Enterprises no longer make decisions by gut feel and guesswork — obtaining relevant intelligence before making critical decisions is now a pre-requisite to success.  As a result, analytics has become a hot button for enterprises. In anticipation of this trend, a few years ago large enterprise software vendors led an “innovation by acquisition” spree with IBM, Oracle and SAP acquiring Cognos, Hyperion and Business Objects respectively.  These acquisitions did not lead to significant change in the manner that business intelligence is delivered other than to expand portfolios.

Frustration with complexity has led Procter & Gamble CIO Filippo Passerini (along with IT leaders from Fedex and Boeing) to demand a different model for developing business software.  To bolster their capabilities, P&G announced a strategic partnership with Verix Business Intelligence, a start-up technology company that delivers intelligent business alerts.  This trend of enterprises to risk partnering with innovative start-ups to meet their business needs will increase if enterprise solutions do not meet their expectations.

Since legacy vendor products are difficult and expensive to implement, the market is ripe for significant disruption.
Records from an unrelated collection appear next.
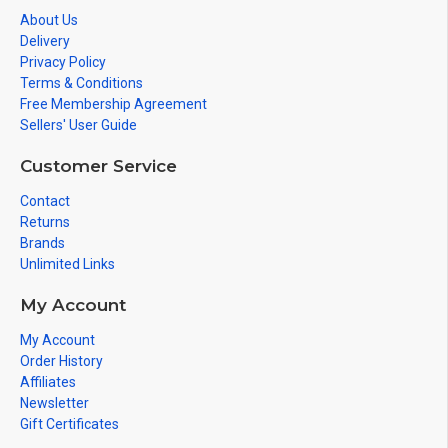
About Us
Delivery
Privacy Policy
Terms & Conditions
Free Membership Agreement
Sellers' User Guide
Customer Service
Contact
Returns
Brands
Unlimited Links
My Account
My Account
Order History
Affiliates
Newsletter
Gift Certificates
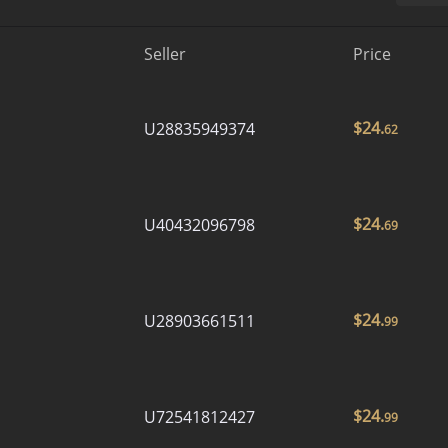
Seller
Price
$
24.
U28835949374
62
$
24.
U40432096798
69
$
24.
U28903661511
99
$
24.
U72541812427
99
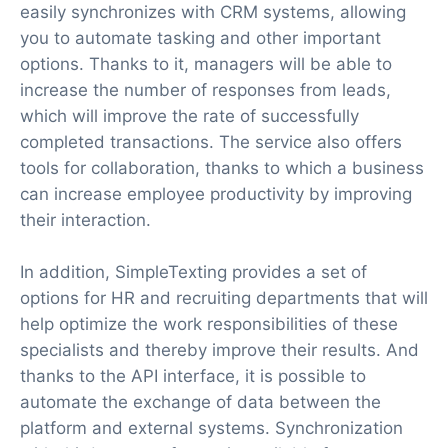
easily synchronizes with CRM systems, allowing
you to automate tasking and other important
options. Thanks to it, managers will be able to
increase the number of responses from leads,
which will improve the rate of successfully
completed transactions. The service also offers
tools for collaboration, thanks to which a business
can increase employee productivity by improving
their interaction.
In addition, SimpleTexting provides a set of
options for HR and recruiting departments that will
help optimize the work responsibilities of these
specialists and thereby improve their results. And
thanks to the API interface, it is possible to
automate the exchange of data between the
platform and external systems. Synchronization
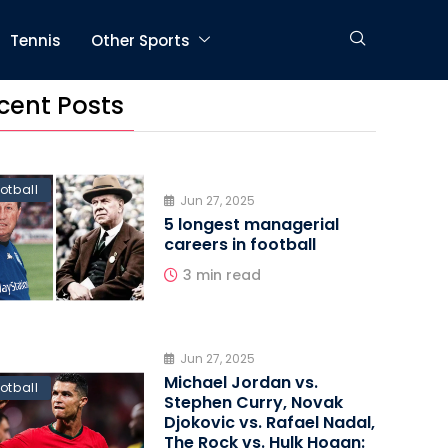
Tennis
Other Sports
cent Posts
otball
Jun 27, 2025
5 longest managerial
careers in football
3 min read
Jun 27, 2025
Michael Jordan vs.
otball
Stephen Curry, Novak
Djokovic vs. Rafael Nadal,
The Rock vs. Hulk Hogan:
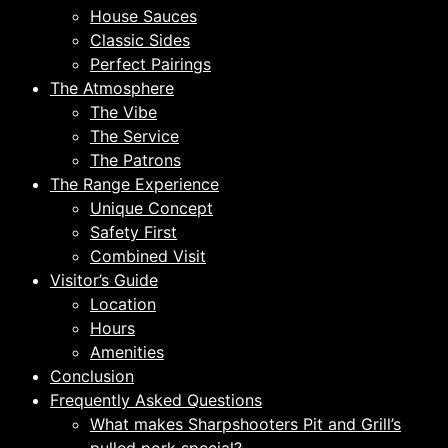
House Sauces
Classic Sides
Perfect Pairings
The Atmosphere
The Vibe
The Service
The Patrons
The Range Experience
Unique Concept
Safety First
Combined Visit
Visitor’s Guide
Location
Hours
Amenities
Conclusion
Frequently Asked Questions
What makes Sharpshooters Pit and Grill’s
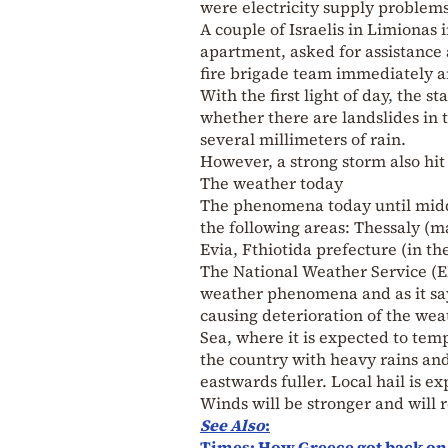
were electricity supply problems
A couple of Israelis in Limionas
apartment, asked for assistance 
fire brigade team immediately a
With the first light of day, the 
whether there are landslides in 
several millimeters of rain.
However, a strong storm also hit
The weather today
The phenomena today until midda
the following areas: Thessaly (m
Evia, Fthiotida prefecture (in t
The National Weather Service (
weather phenomena and as it sa
causing deterioration of the wea
Sea, where it is expected to tem
the country with heavy rains and
eastwards fuller. Local hail is e
Winds will be stronger and will r
See Also
:
Times: How Greece got back on it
The lack of skills exacerbates the problem, especially with small and medium business customers.  Commodity hardware combined with open source software brings the capability to deliver innovative solutions to the market.  Some companies are packaging skills with cloud-delivered solutions to deliver significant results to customers.

Strong relationships that current enterprise vendors enjoy with their customers make it difficult for disruptors to get a foothold.  Customers locked-in to vendors find it very difficult to move out of existing technology platforms.  Since BigData analytics is such a new field, disruptors face a different challenge: preparing customers for new technologies with low cost of entry and easy-to-use solutions. To be successful they need to help customers in one or more of the following areas:

  1. Collect new sources of information
  2. Analyze this new information in co-relation with existing data
  3. Deliver real-time insights in a cost effective way

Some customers are leveraging analytics to give them a huge benefit over competitors.  Target uses loyalty cards to predict behavior in providing relevant coupons for their future purchases.  When existing customer data is combined with social networking and sensor data, it gives retailers a powerful tool to develop real-time targeting of customers through mobile devices.  Other examples of widespread use will be when innovative technology can be used to reduce customer churn, improve fraud detection and improve marketing messages based on customer intelligence.